▶ Aim of the task: Pictures do not belong in the copy; retype the records below exactly.

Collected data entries
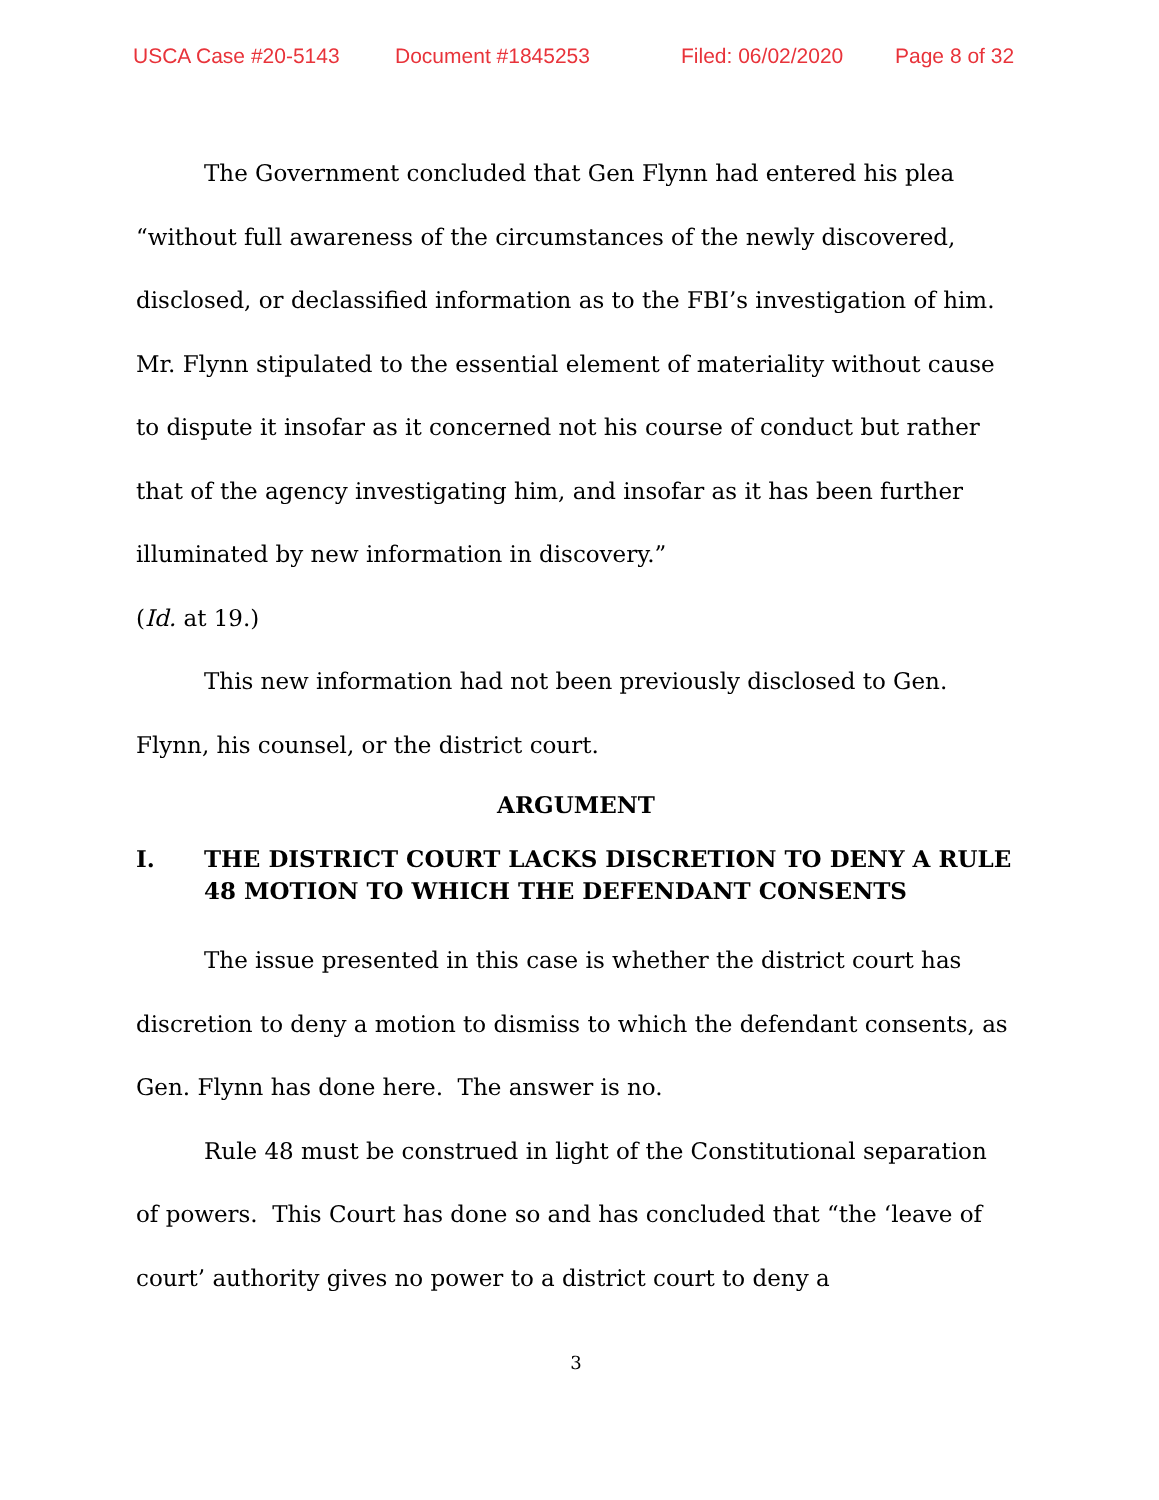USCA Case #20-5143 Document #1845253 Filed: 06/02/2020 Page 8 of 32
The Government concluded that Gen Flynn had entered his plea “without full awareness of the circumstances of the newly discovered, disclosed, or declassified information as to the FBI’s investigation of him. Mr. Flynn stipulated to the essential element of materiality without cause to dispute it insofar as it concerned not his course of conduct but rather that of the agency investigating him, and insofar as it has been further illuminated by new information in discovery.”
(Id. at 19.)
This new information had not been previously disclosed to Gen. Flynn, his counsel, or the district court.
ARGUMENT
I. THE DISTRICT COURT LACKS DISCRETION TO DENY A RULE 48 MOTION TO WHICH THE DEFENDANT CONSENTS
The issue presented in this case is whether the district court has discretion to deny a motion to dismiss to which the defendant consents, as Gen. Flynn has done here. The answer is no.
Rule 48 must be construed in light of the Constitutional separation of powers. This Court has done so and has concluded that “the ‘leave of court’ authority gives no power to a district court to deny a
3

▶ Problem solution:
USCA Case #20-5143 Document #1845253 Filed: 06/02/2020 Page 8 of 32
The Government concluded that Gen Flynn had entered his plea “without full awareness of the circumstances of the newly discovered, disclosed, or declassified information as to the FBI’s investigation of him. Mr. Flynn stipulated to the essential element of materiality without cause to dispute it insofar as it concerned not his course of conduct but rather that of the agency investigating him, and insofar as it has been further illuminated by new information in discovery.”
(Id. at 19.)
This new information had not been previously disclosed to Gen. Flynn, his counsel, or the district court.
ARGUMENT
I. THE DISTRICT COURT LACKS DISCRETION TO DENY A RULE 48 MOTION TO WHICH THE DEFENDANT CONSENTS
The issue presented in this case is whether the district court has discretion to deny a motion to dismiss to which the defendant consents, as Gen. Flynn has done here. The answer is no.
Rule 48 must be construed in light of the Constitutional separation of powers. This Court has done so and has concluded that “the ‘leave of court’ authority gives no power to a district court to deny a
3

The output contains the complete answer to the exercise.